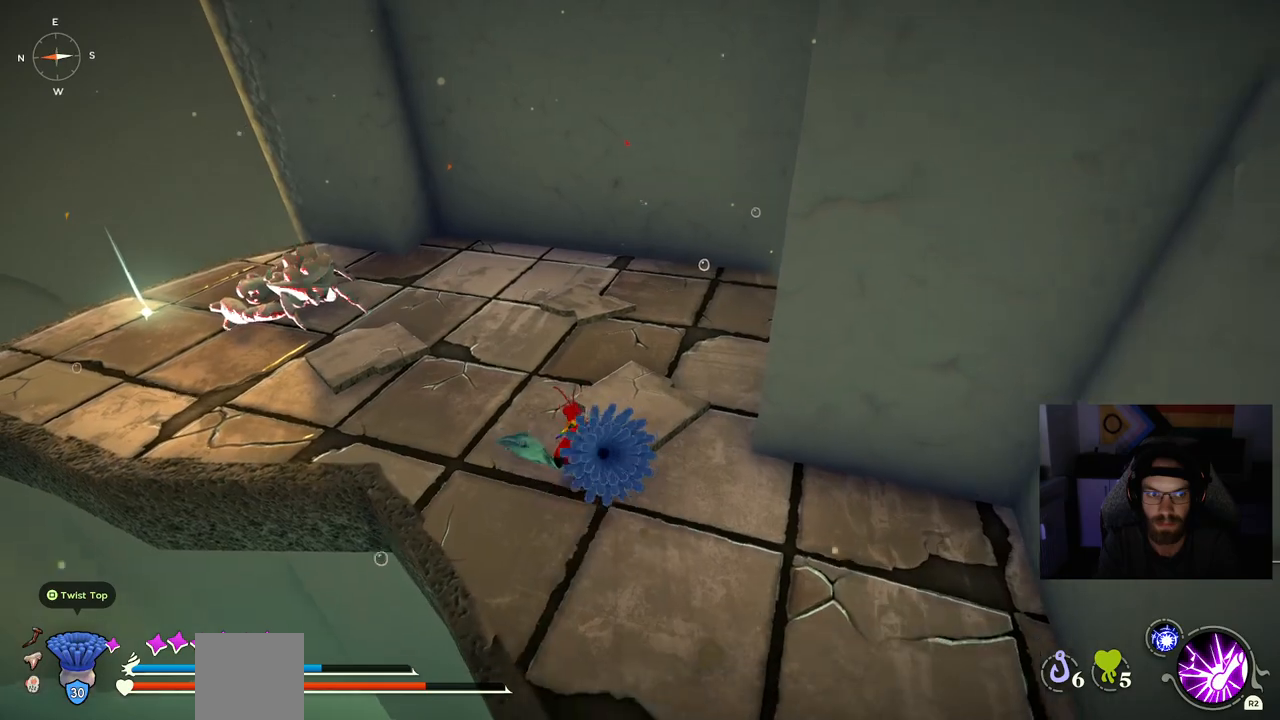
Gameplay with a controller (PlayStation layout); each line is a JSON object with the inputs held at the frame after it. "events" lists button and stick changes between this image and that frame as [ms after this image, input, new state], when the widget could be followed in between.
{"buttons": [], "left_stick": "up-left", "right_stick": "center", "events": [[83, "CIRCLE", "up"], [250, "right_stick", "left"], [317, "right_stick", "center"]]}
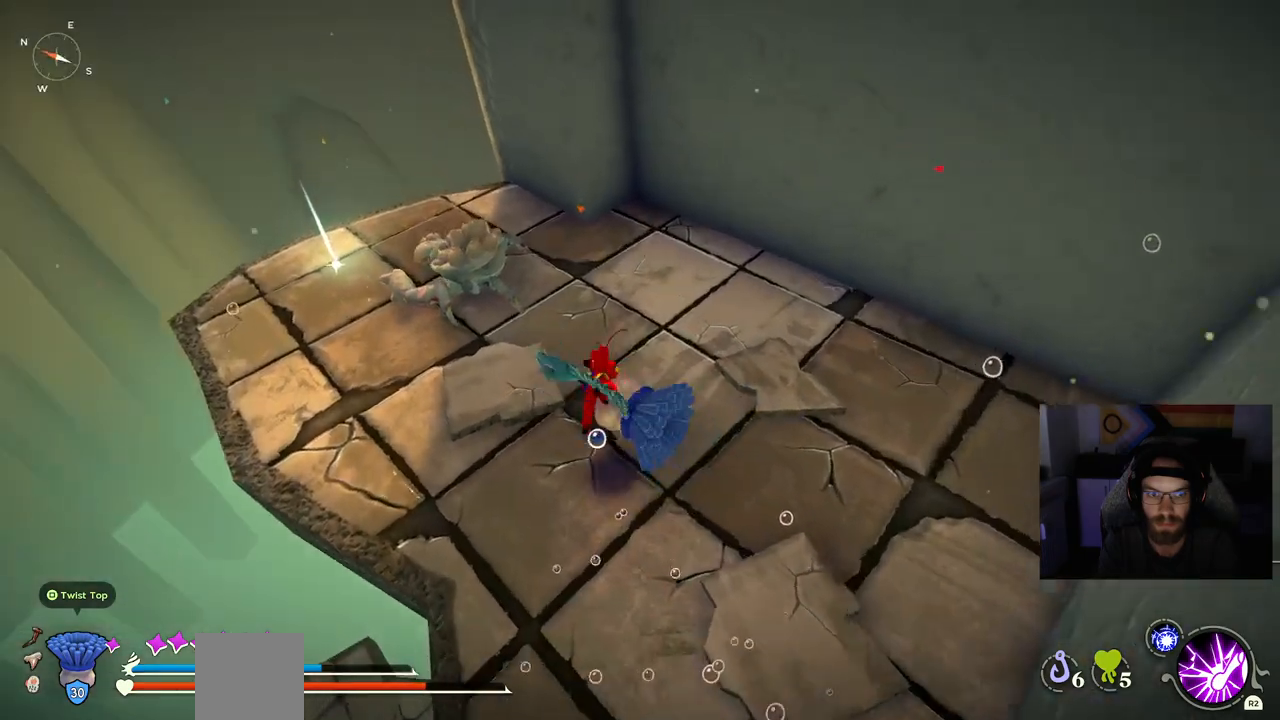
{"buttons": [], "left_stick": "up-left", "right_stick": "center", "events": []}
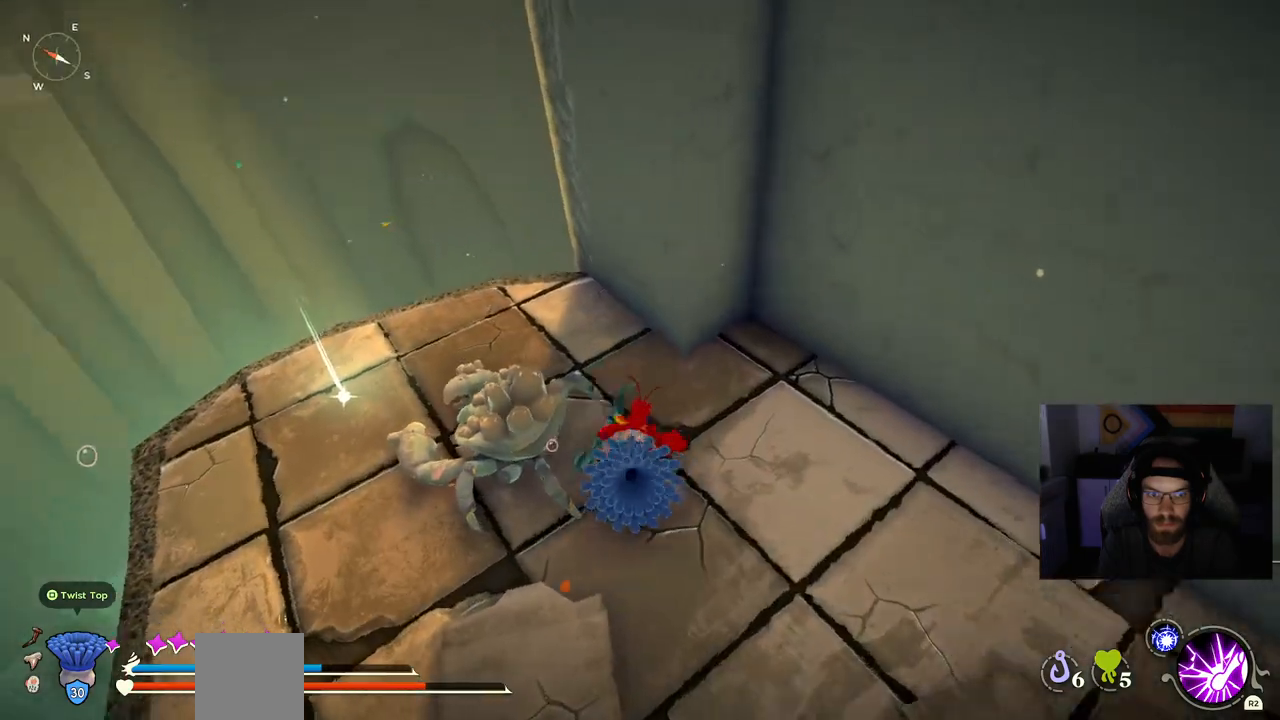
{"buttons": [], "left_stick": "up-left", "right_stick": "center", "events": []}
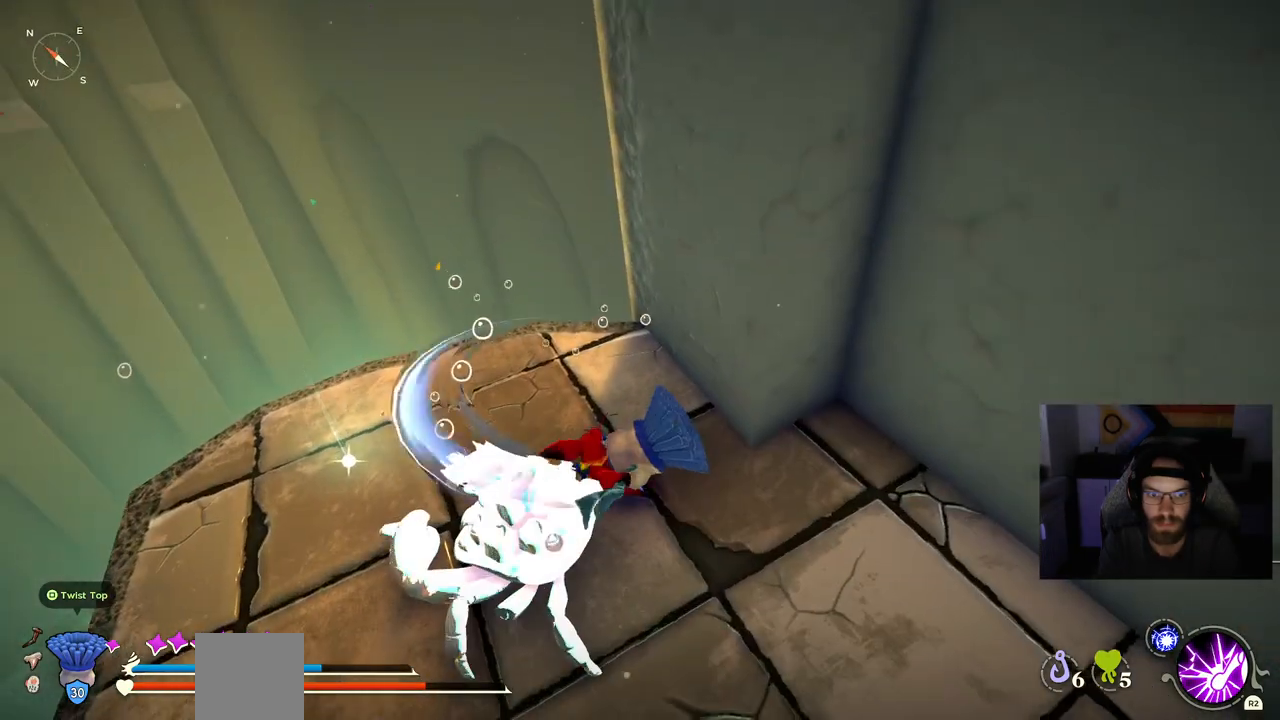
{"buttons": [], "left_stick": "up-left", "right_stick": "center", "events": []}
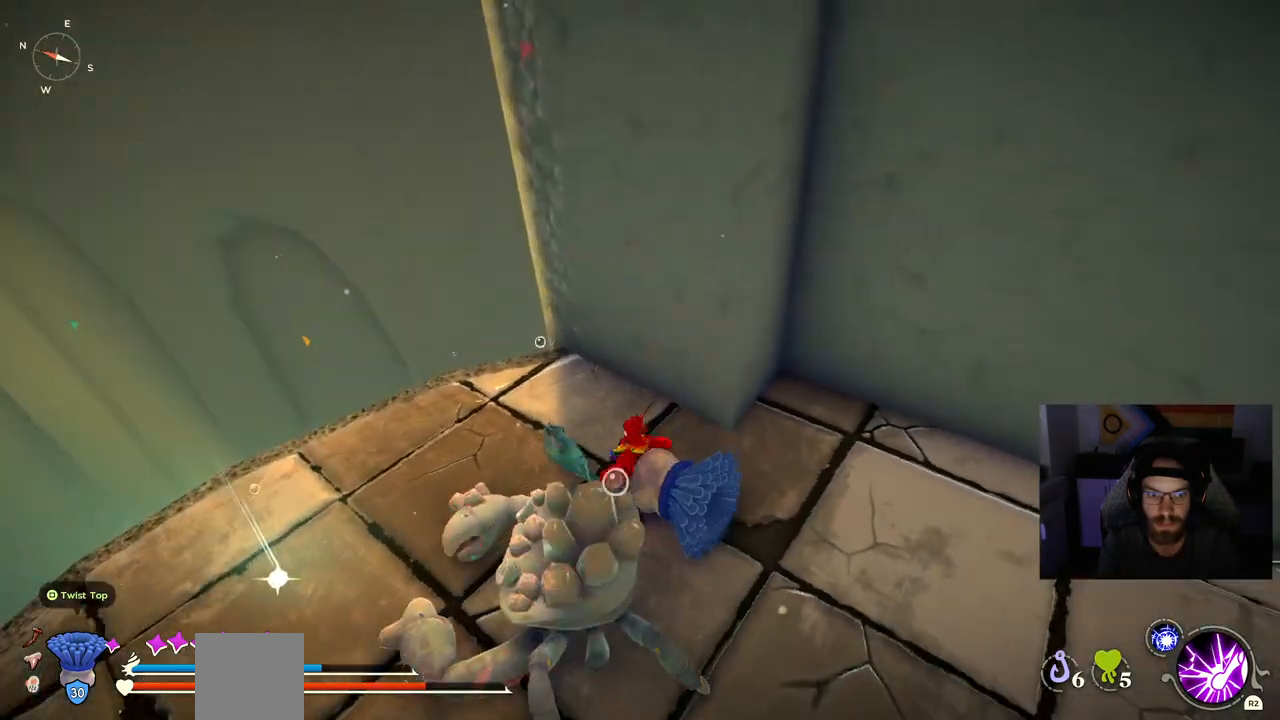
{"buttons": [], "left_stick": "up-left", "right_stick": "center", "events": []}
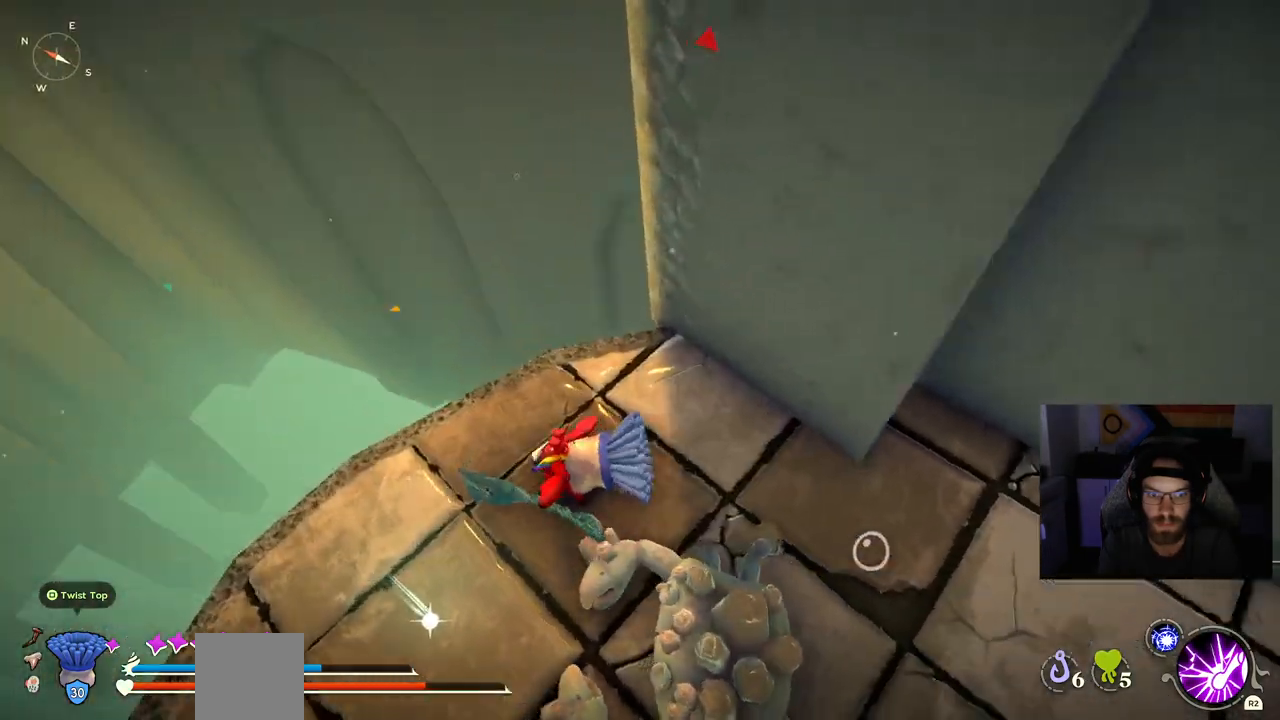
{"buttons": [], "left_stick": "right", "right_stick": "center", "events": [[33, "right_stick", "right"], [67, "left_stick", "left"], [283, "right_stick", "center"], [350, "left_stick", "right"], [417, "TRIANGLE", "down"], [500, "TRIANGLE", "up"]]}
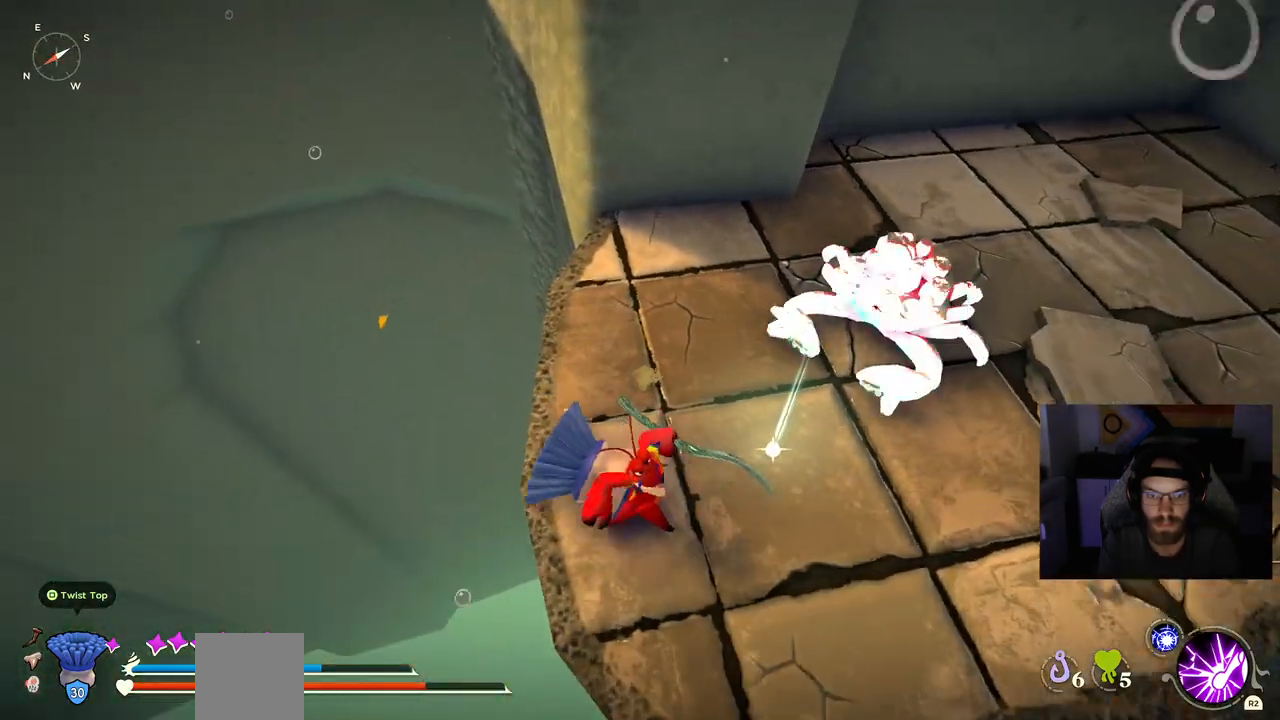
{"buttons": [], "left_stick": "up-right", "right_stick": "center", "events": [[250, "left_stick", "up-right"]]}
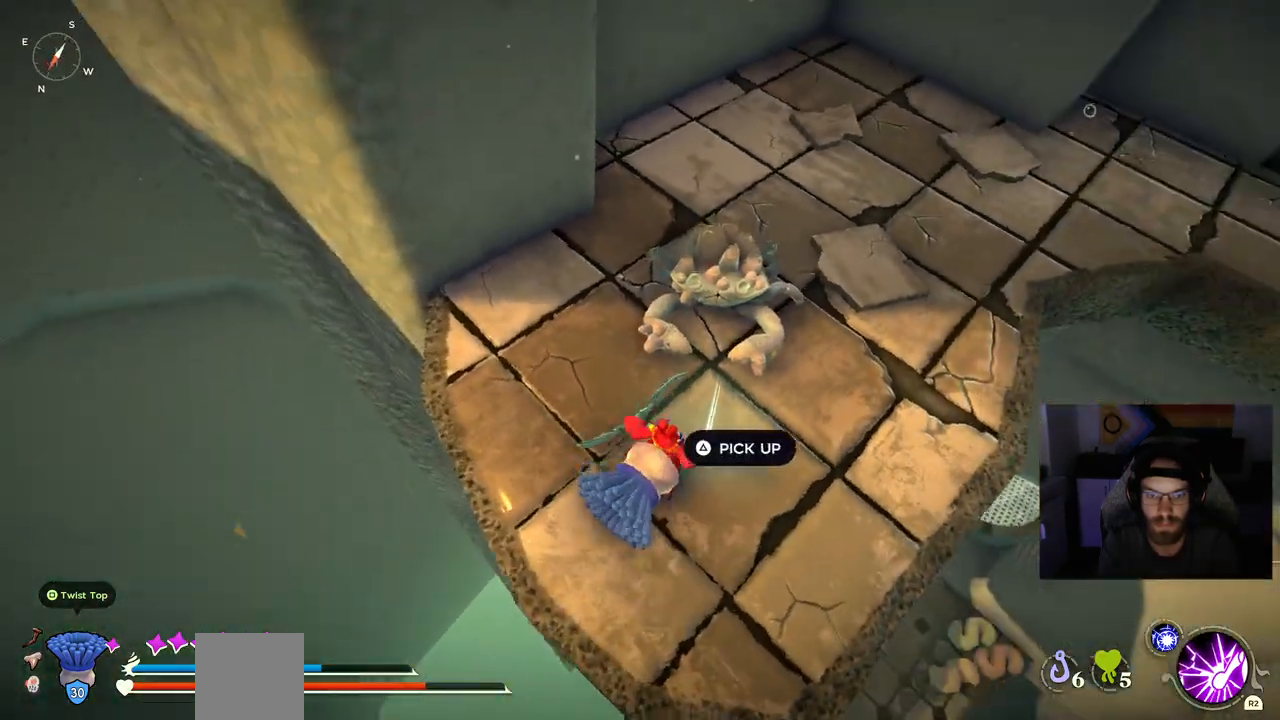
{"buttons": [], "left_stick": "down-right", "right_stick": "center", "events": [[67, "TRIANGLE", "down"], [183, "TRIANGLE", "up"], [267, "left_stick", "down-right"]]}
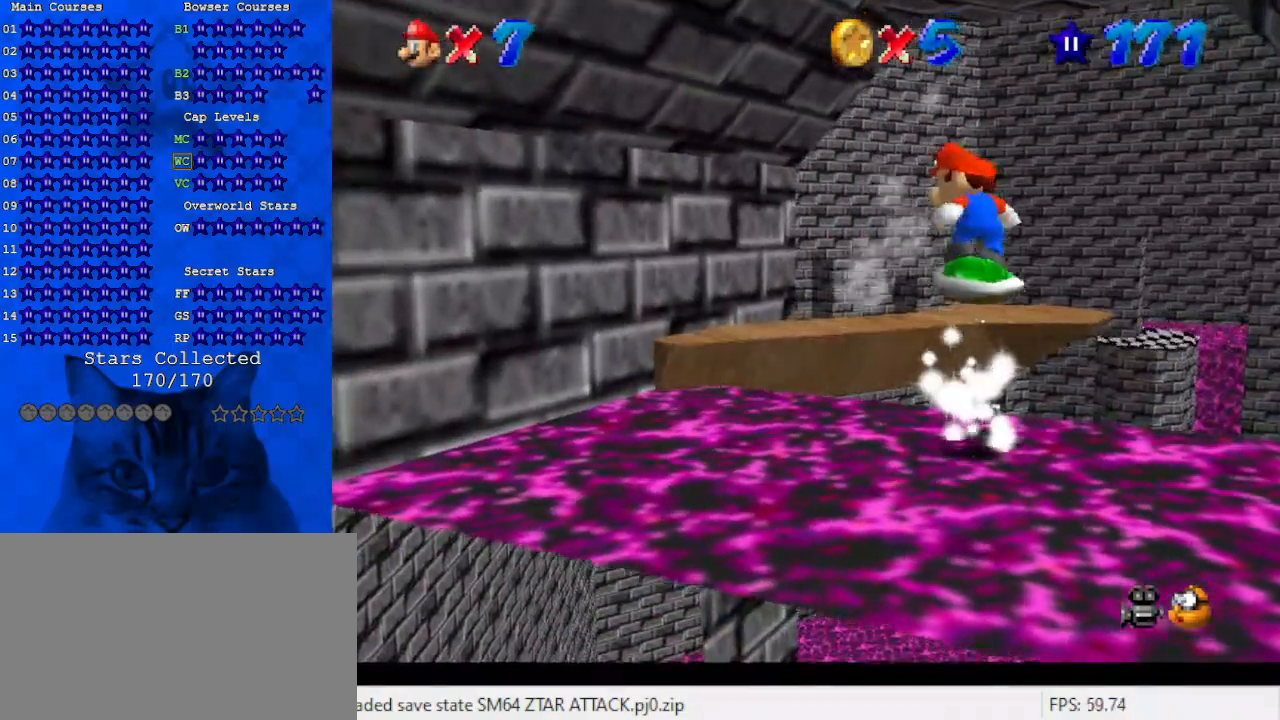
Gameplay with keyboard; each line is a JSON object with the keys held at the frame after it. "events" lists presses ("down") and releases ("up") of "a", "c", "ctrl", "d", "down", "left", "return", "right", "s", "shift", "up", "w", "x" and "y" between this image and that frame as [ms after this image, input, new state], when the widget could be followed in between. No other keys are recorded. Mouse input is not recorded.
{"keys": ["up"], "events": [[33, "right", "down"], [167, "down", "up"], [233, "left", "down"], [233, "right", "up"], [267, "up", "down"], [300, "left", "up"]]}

--*--

Work task:
Show the lines from the data above that contain the string "TRIANGLE".

Solution:
{"buttons": [], "left_stick": "right", "right_stick": "center", "events": [[33, "right_stick", "right"], [67, "left_stick", "left"], [283, "right_stick", "center"], [350, "left_stick", "right"], [417, "TRIANGLE", "down"], [500, "TRIANGLE", "up"]]}
{"buttons": [], "left_stick": "down-right", "right_stick": "center", "events": [[67, "TRIANGLE", "down"], [183, "TRIANGLE", "up"], [267, "left_stick", "down-right"]]}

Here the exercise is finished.